Q: In terms of Art History, whether international or local, what is your personal favorite version of the Mother and Child? What is it about that version that appeals to you most?
“The history of art is rich with a multitude of Mother and Child artworks, from ancient cave paintings to the Renaissance period and modern art. These works have left an indelible mark on art history, and their significance is widely acknowledged. Despite this, I must admit to being somewhat biased when it comes to the Mother and Child artworks showcased in this exhibition. The contemporary artists featured in this show have produced some truly stunning pieces, and I find myself drawn to their unique interpretations. It’s crucial to expose oneself to various art forms, but as an advocate for supporting living artists, I believe it’s essential to support and uplift contemporary artists.”
Q: As the curator of one of the biggest shows of the year, as Pia Mercado, what is your own interpretation of the theme: Mother and Child?
“Having spent a considerable amount of time in the art world, I felt compelled to curate the Mother and Child exhibition and collaborate with 40 different artists, even though I am not yet a mother myself. My interpretation of the theme is rooted in my role as a mentor to these artists, in many ways acting as a “mother figure” in their careers. Watching them grow and develop their skills has been incredibly fulfilling, and I wanted to create a platform that celebrated their talents and showcased their unique perspectives.
Therefore, this exhibition is my personal interpretation of the theme, a reflection of my deep respect for the artists I have worked with and my belief in the transformative power of art.”
Nontraditional Mother’s Day Gift Idea: Artworks from the ‘Mother and Child’ Exhibit
A personal guide to some of Victoria’s favorite picks from the exhibition
On days when we can’t unleash the inner artist within us, a heartfelt handwritten letter might be our go-to. Why not take it to the next level by pairing it with an artwork from your favorite artist?
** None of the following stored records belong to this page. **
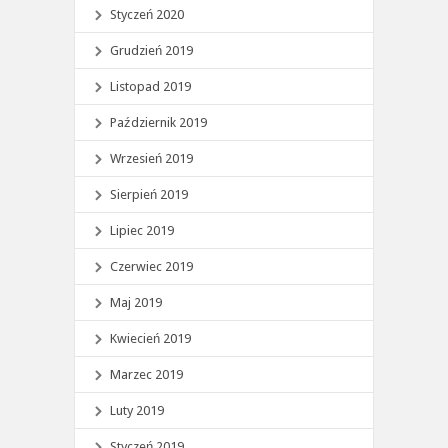
Styczeń 2020
Grudzień 2019
Listopad 2019
Październik 2019
Wrzesień 2019
Sierpień 2019
Lipiec 2019
Czerwiec 2019
Maj 2019
Kwiecień 2019
Marzec 2019
Luty 2019
Styczeń 2019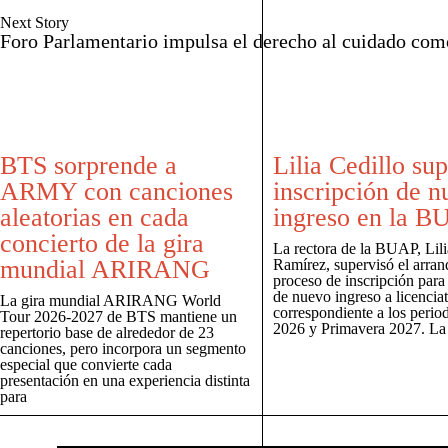
Next Story
Foro Parlamentario impulsa el derecho al cuidado como
BTS sorprende a
Lilia Cedillo su
ARMY con canciones
inscripción de n
aleatorias en cada
ingreso en la 
concierto de la gira
La rectora de la BUAP, Lili
mundial ARIRANG
Ramírez, supervisó el arran
proceso de inscripción para
de nuevo ingreso a licenciat
La gira mundial ARIRANG World
correspondiente a los peri
Tour 2026-2027 de BTS mantiene un
2026 y Primavera 2027. La
repertorio base de alrededor de 23
canciones, pero incorpora un segmento
especial que convierte cada
presentación en una experiencia distinta
para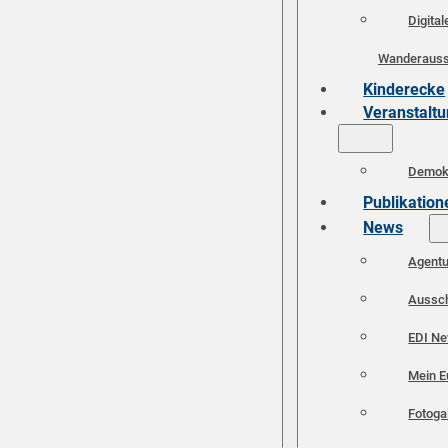
Digital
Wanderauss
Kinderecke
Veranstalt
Demokr
Publikation
News
Agent
Aussc
EDI N
Mein E
Fotoga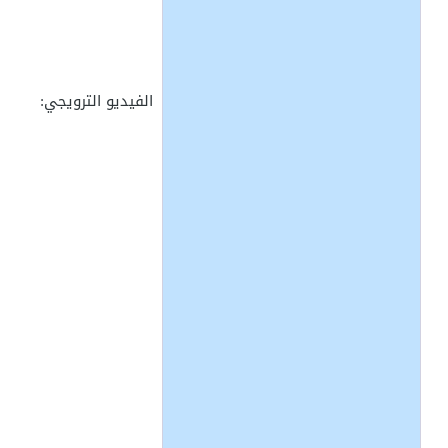
الفيديو الترويجي: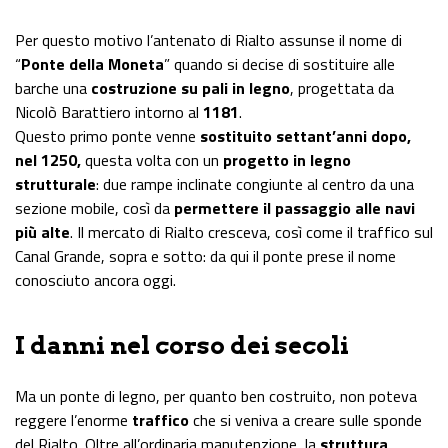
Per questo motivo l’antenato di Rialto assunse il nome di
“
Ponte della Moneta
” quando si decise di sostituire alle
barche una
costruzione su pali in legno
, progettata da
Nicolò Barattiero intorno al
1181
.
Questo primo ponte venne
sostituito settant’anni dopo,
nel 1250,
questa volta con un
progetto in legno
strutturale
: due rampe inclinate congiunte al centro da una
sezione mobile, così da
permettere il passaggio alle navi
più alte
. Il mercato di Rialto cresceva, così come il traffico sul
Canal Grande, sopra e sotto: da qui il ponte prese il nome
conosciuto ancora oggi.
I danni nel corso dei secoli
Ma un ponte di legno, per quanto ben costruito, non poteva
reggere l’enorme
traffico
che si veniva a creare sulle sponde
del Rialto. Oltre all’ordinaria manutenzione, la
struttura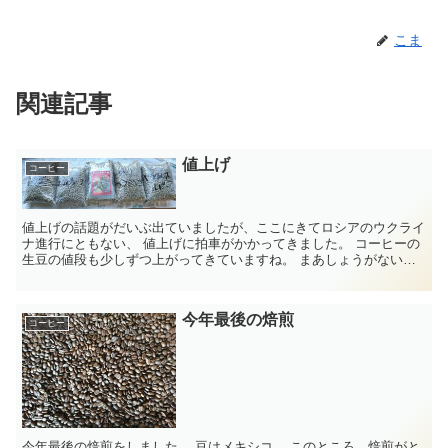
こま
関連記事
値上げ
コーヒー
値上げの話題がだいぶ出ていましたが、ここにきてロシアのウクライ
ナ進行にともない、 値上げに拍車がかかってきました。 コーヒーの
生豆の値段も少しずつ上がってきていますね。 まあしょうがないこ
となんでしょうが、近いうちにコーヒ...
今年最後の焙煎
コーヒー
今年最後の焙煎をしました。 豆はメキシコ。 このところ、焙煎がと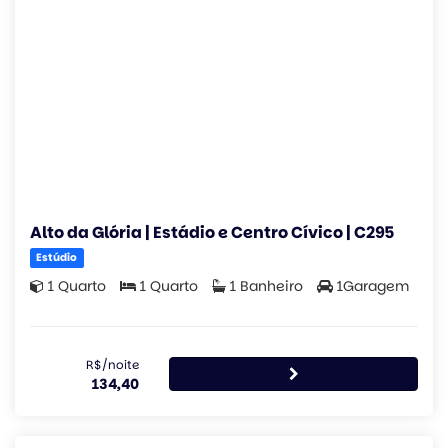
Alto da Glória | Estádio e Centro Cívico | C295
Estúdio
1 Quarto
1 Quarto
1 Banheiro
1Garagem
R$/noite
134,40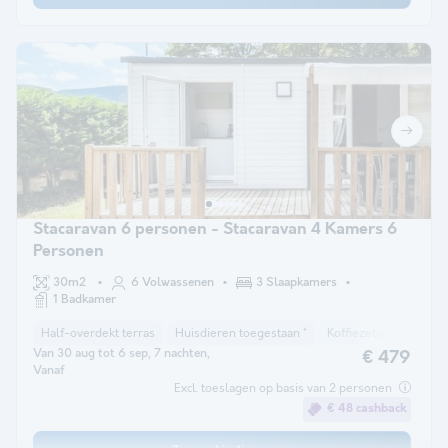
Stacaravan 6 personen - Stacaravan 4 Kamers 6
Personen
30m2
6 Volwassenen
3 Slaapkamers
1 Badkamer
Half-overdekt terras
Huisdieren toegestaan *
Koffiezetapparaat
Van 30 aug tot 6 sep, 7 nachten,
€ 479
Vanaf
Excl. toeslagen op basis van 2 personen
€ 48 cashback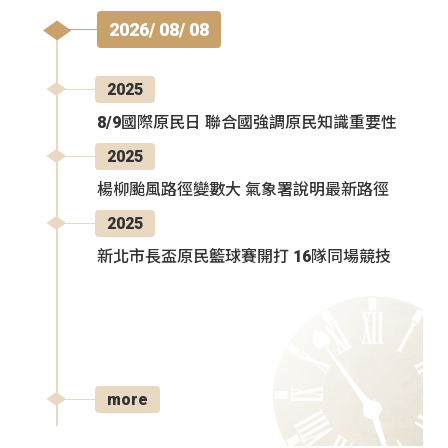
2026/ 08/ 08
2025
8/9國際原民日 聯合國強調原民知識重要性
2025
楊柳颱風路徑變數大 氣象署說明最新路徑
2025
新北市長盃原民籃球賽開打 16隊同場競技
more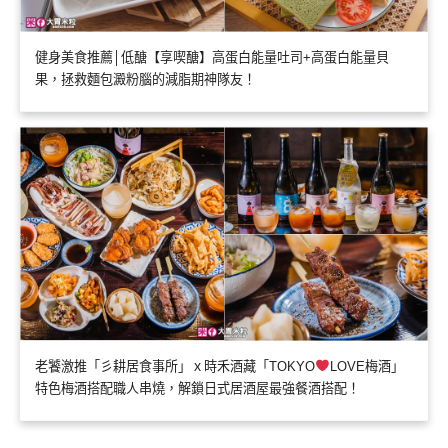
健身美食推薦│低醣【享喫醣】高蛋白能量吐司+高蛋白能量貝
果，拯救麵包澱粉腦的減脂期神隊友！
老饕激推「彡耕居食事所」ｘ時禾酒藏「TOKYO
LOVE梅酒」
特色梅酒搭配職人串燒，解鎖日式居酒屋最強餐酒搭配！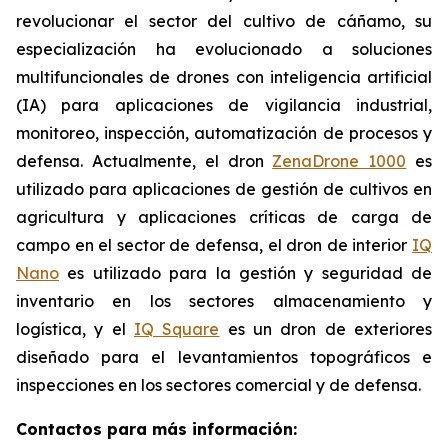
revolucionar el sector del cultivo de cáñamo, su
especialización ha evolucionado a soluciones
multifuncionales de drones con inteligencia artificial
(IA) para aplicaciones de vigilancia industrial,
monitoreo, inspección, automatización de procesos y
defensa. Actualmente, el dron
ZenaDrone 1000
es
utilizado para aplicaciones de gestión de cultivos en
agricultura y aplicaciones críticas de carga de
campo en el sector de defensa, el dron de interior
IQ
Nano
es utilizado para la gestión y seguridad de
inventario en los sectores almacenamiento y
logística, y el
IQ Square
es un dron de exteriores
diseñado para el levantamientos topográficos e
inspecciones en los sectores comercial y de defensa.
Contactos para más información: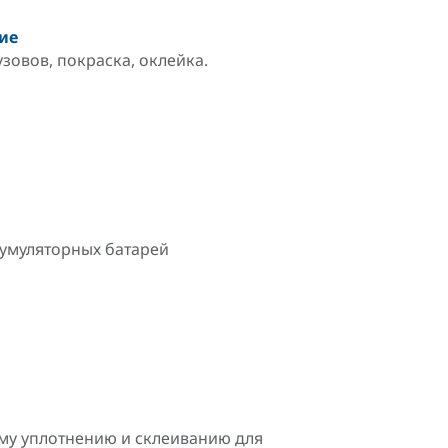
ие
овов, покраска, оклейка.
умуляторных батарей
у уплотнению и склеиванию для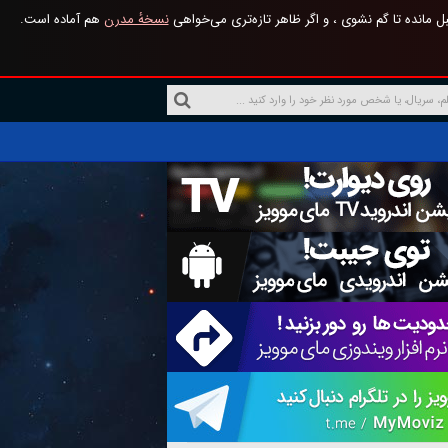
 مانده تا گم نشوی ، و اگر ظاهر تازه‌تری می‌خواهی
نسخهٔ مدرن
هم آماده است.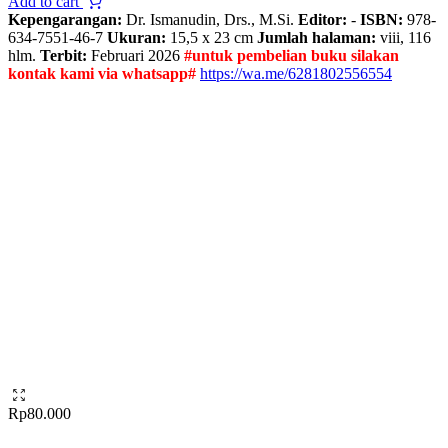
Add to cart
Kepengarangan:
Dr. Ismanudin, Drs., M.Si.
Editor:
-
ISBN:
978-
634-7551-46-7
Ukuran:
15,5 x 23 cm
Jumlah halaman:
viii, 116
hlm.
Terbit:
Februari 2026
#untuk pembelian buku silakan
kontak kami via whatsapp#
https://wa.me/6281802556554
Rp
80.000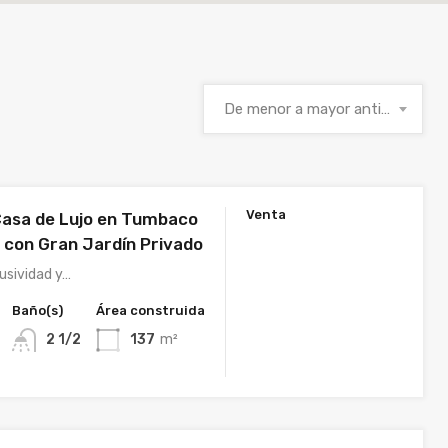
De menor a mayor antigüedad
Venta
Casa de Lujo en Tumbaco
) con Gran Jardín Privado
lusividad y…
Baño(s)
Área construida
2 1/2
137
m²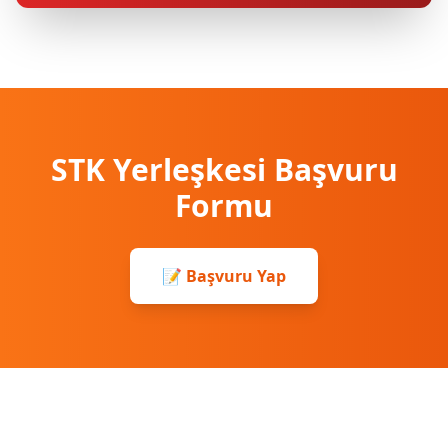
STK Yerleşkesi Başvuru
Formu
📝 Başvuru Yap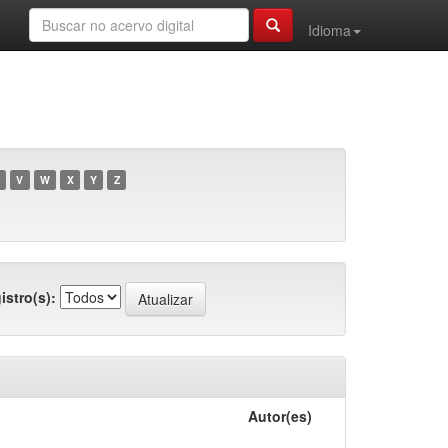
Idioma
V
W
X
Y
Z
istro(s):
Autor(es)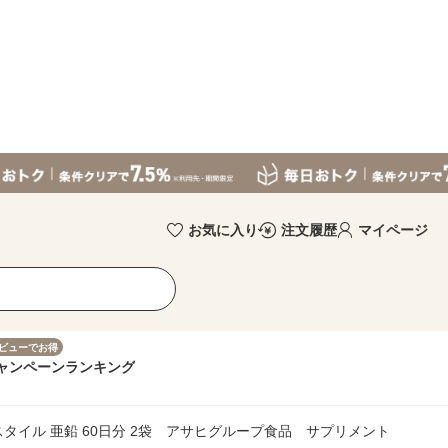
お気に入り
注文履歴
マイページ
ビューでお得
ャンペーン
ランキング
a）スタイル 亜鉛 60日分 2袋 アサヒグループ食品 サプリメント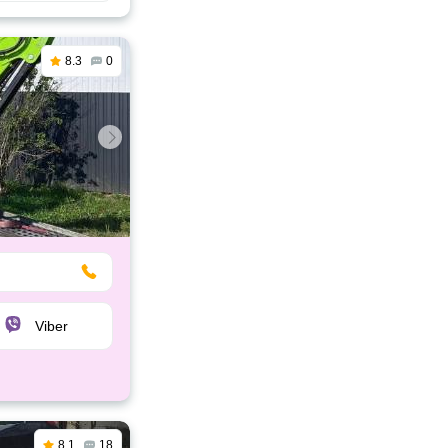
8.3
0
Viber
8.1
18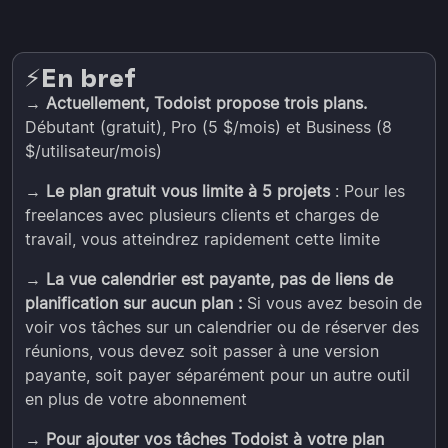
En bref
⚡️
→
Actuellement, Todoist propose trois plans.
Débutant (gratuit), Pro (5 $/mois) et Business (8
$/utilisateur/mois)
→
Le plan gratuit vous limite à 5 projets
: Pour les
freelances avec plusieurs clients et charges de
travail, vous atteindrez rapidement cette limite
→
La vue calendrier est payante, pas de liens de
planification sur aucun plan :
Si vous avez besoin de
voir vos tâches sur un calendrier ou de réserver des
réunions, vous devez soit passer à une version
payante, soit payer séparément pour un autre outil
en plus de votre abonnement
→
Pour ajouter vos tâches Todoist à votre plan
Dani Yu’s interpretation of Mother and Child is presented in a manner that falls under figurative abstraction. It features different shades of pink and red in the background and is layered with an array of other colors on top. “It’s a figure of the mother facing her child, you know how sometimes the child doesn’t care but the mother is always there” Dani shares.
Dalawahan features several one-eyed creatures performing different tasks. It perfectly encapsulates the struggle of a mother having to multitask all these little things while attending to the needs of the children i.e. the twins being carried left and right.
The raw, visceral image of a mother giving birth in Ceasar Azanza’s The Miracle of Love allows the viewers to appreciate the people behind the curtain–the doctor and assisting midwives–in their crucial roles during labor, delivery, and postpartum care.
Golda King’s interpretation of the theme “Mother and Child” features a woman sitting beside her dog with her back facing the viewer, with her unique dot painting style rendered in monochrome. While accommodating guests during the opening reception, Golda shares that she can’t help but feel a bit teary-eyed because it reminded her of her grandmother as well.
Karina Broce’s “Ilaw Nang Tahanan” is a re-interpretation of her first journey into motherhood. In July 1998, there were about 315.7 babies born every day and in that same year, she gave birth to her son at 17. Thus, the sculpture was made with 316 hand-stitched flowers and petals and 98 three-petaled flowers to signify the year. The red fabric represents the birthstone of July which is Ruby. It is her homage to every mother who had to go through the enormous task of bearing a child at a young age regardless of circumstance. Indeed, it is the epitome of a mother’s unconditional love not only for her own child–but for others as well.